A local quantized model one-shot created a working extension for an agent framework it had never seen before, by reading the source code and documentation.

Small desktop computer radiating warm golden glow with freshly created components floating gently around it

And here’s the kicker: I didn’t even restart the agent. /reload, and the new plan mode was live. This is malleable software in practice — the system reshaping itself in response to a conversation. The gap between “I wish this existed” and “now it does” collapsed to minutes.

The minimal system prompt matters more than I understood. With a local model, you feel every token. There’s no massive datacenter hiding the latency. Less system prompt means faster first response, more room for context, more of the model’s attention on your actual task.

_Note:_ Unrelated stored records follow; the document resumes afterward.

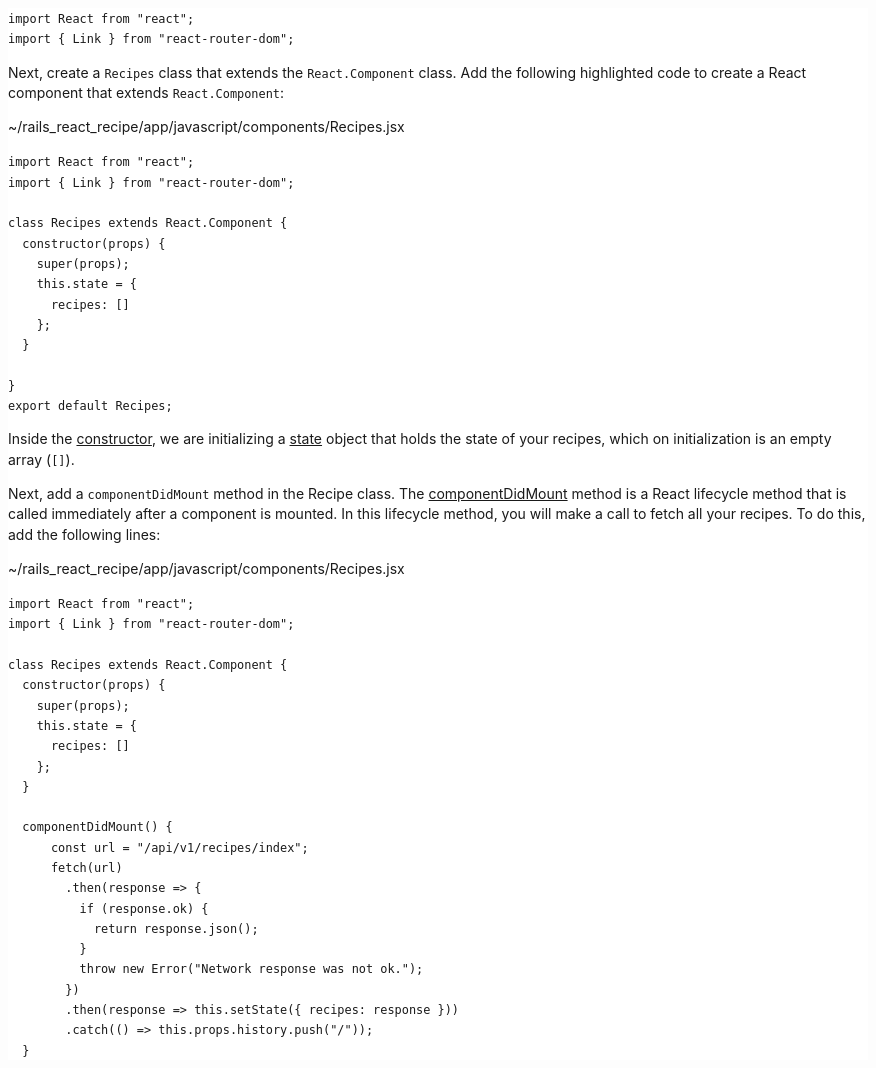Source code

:     import React from "react";
    import { Link } from "react-router-dom";

Next, create a `Recipes` class that extends the `React.Component` class. Add the following highlighted code to create a React component that extends `React.Component`:

~/rails\_react\_recipe/app/javascript/components/Recipes.jsx

    import React from "react";
    import { Link } from "react-router-dom";
    
    class Recipes extends React.Component {
      constructor(props) {
        super(props);
        this.state = {
          recipes: []
        };
      }
    
    }
    export default Recipes;

Inside the [constructor](https://reactjs.org/docs/react-component.html#constructor), we are initializing a [state](https://reactjs.org/docs/react-component.html#state) object that holds the state of your recipes, which on initialization is an empty array (`[]`).

Next, add a `componentDidMount` method in the Recipe class. The [componentDidMount](https://reactjs.org/docs/react-component.html#componentdidmount) method is a React lifecycle method that is called immediately after a component is mounted. In this lifecycle method, you will make a call to fetch all your recipes. To do this, add the following lines:

~/rails\_react\_recipe/app/javascript/components/Recipes.jsx

    import React from "react";
    import { Link } from "react-router-dom";
    
    class Recipes extends React.Component {
      constructor(props) {
        super(props);
        this.state = {
          recipes: []
        };
      }
    
      componentDidMount() {
          const url = "/api/v1/recipes/index";
          fetch(url)
            .then(response => {
              if (response.ok) {
                return response.json();
              }
              throw new Error("Network response was not ok.");
            })
            .then(response => this.setState({ recipes: response }))
            .catch(() => this.props.history.push("/"));
      }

The capability floor with a minimal agent is higher than expected. The agent’s performance is bottlenecked by the model, not the harness. A minimal harness lets the model show its actual capability. A bloated harness adds overhead that masks it.

The Trade-offs

Pi isn’t for everyone. The YOLO approach requires trust — in the model, in yourself, in your backups. The minimal tooling means you’re often writing bash one-liners that a specialized tool would handle automatically.

But the trade-off is clarity. When something goes wrong, you know exactly what happened. There’s no hidden orchestration layer, no mysterious context injection, no tools you forgot were loaded.

I’m sold. Not just intellectually — I was already there after reading about it. I’m sold experientially. This is what the future feels like: not more features, not more tokens, not more complexity. Less. Less prompt. Less scaffolding. Less overhead. More actual capability.

Four tools. A tiny prompt. A model that knows what it’s doing. That’s enough.